Tuesday, July 22, 2014

Plaintiff alleges Title VII national origin discrimination claim

The Court of Appeals does not often reinstate discrimination complaints following dismissal in the district court, but it does so in this race and national origin discrimination case brought against a Japanese company that operated a subsidiary in Rockland County.

The case is Brown v. Daikin America, decided on June 27. Plaintiff worked for the Rockland entity. His workgroup consisted of six employees, three of them white Americans. The rest were Jamanese citizens of Japanese national origin. The Japanese employees had previously worked for the Japanese parent but wound up in the U S of A under a rotational assignment program that would last several years. During a reduction in force, plaintiff and another white American were fired. The other white American was transferred out. The three Japanese citizens remained employed in the Rockland group. In all, seven Americans lost their jobs in the RIF, but no Japanese employees were fired.
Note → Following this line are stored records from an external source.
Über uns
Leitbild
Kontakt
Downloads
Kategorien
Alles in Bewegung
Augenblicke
The question here is whether plaintiff makes out a prima facie case, which requires an allegation that he was fired under circumstances creating an inference of discrimination. "Defendants argue that Brown’s allegations do not support an inference of discrimination because the Japanese rotational employees at Daikin America were not 'similarly situated' to Brown and the other American employees. Therefore, defendants argue, the companies had no duty to consider the Japanese employees for termination as part of the workforce reduction, and Brown has not provided a basis for inferring that his termination was discriminatory." But that's not how the Court of Appeals (Carney, Lohier and Lynch) sees it.

Brown is "similarly situated" or comparable to the Japanese employees. They shared a common employer, the entity in Japan. All were subject to the same workplace standards in that he and two Japanese workers reported to the same supervisor."Drawing all reasonable inferences in Brown’s favor, as we must, both Brown and the Japanese employees in the Group are plausibly alleged to be subject to the same performance evaluation and disciplinary standards, and therefore similarly situated in their employment circumstances."
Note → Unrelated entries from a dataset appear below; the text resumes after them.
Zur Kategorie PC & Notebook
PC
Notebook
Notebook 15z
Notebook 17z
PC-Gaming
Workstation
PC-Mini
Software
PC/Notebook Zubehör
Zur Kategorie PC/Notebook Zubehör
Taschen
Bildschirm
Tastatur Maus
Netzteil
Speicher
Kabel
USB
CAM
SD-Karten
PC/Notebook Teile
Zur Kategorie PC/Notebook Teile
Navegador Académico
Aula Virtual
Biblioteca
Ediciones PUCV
If you follow Iqbal-related developments, the Court's further reasoning will interest you. Under Iqbal, the Supreme Court said in 2009 that plaintiffs must allege plausible and not merely possible liability. This seemingly subtle change in legal standards under Rule 12 has doomed many cases. Defendant here argues that plaintiff does not allege a plausible case because there were other plausible non-discriminatory reasons for plaintiff's termination.Not so, the Court of Appeals:

That there may be other explanations for the defendants’ employment decisions does not render Brown’s allegations of discrimination inadequate as a matter of law. Whether there existed non-pretextual, non-discriminatory explanations for the defendants’ employment decisions — a question as to which the defendants bear the burden of production — is not properly decided on a motion to dismiss for failure to state a claim.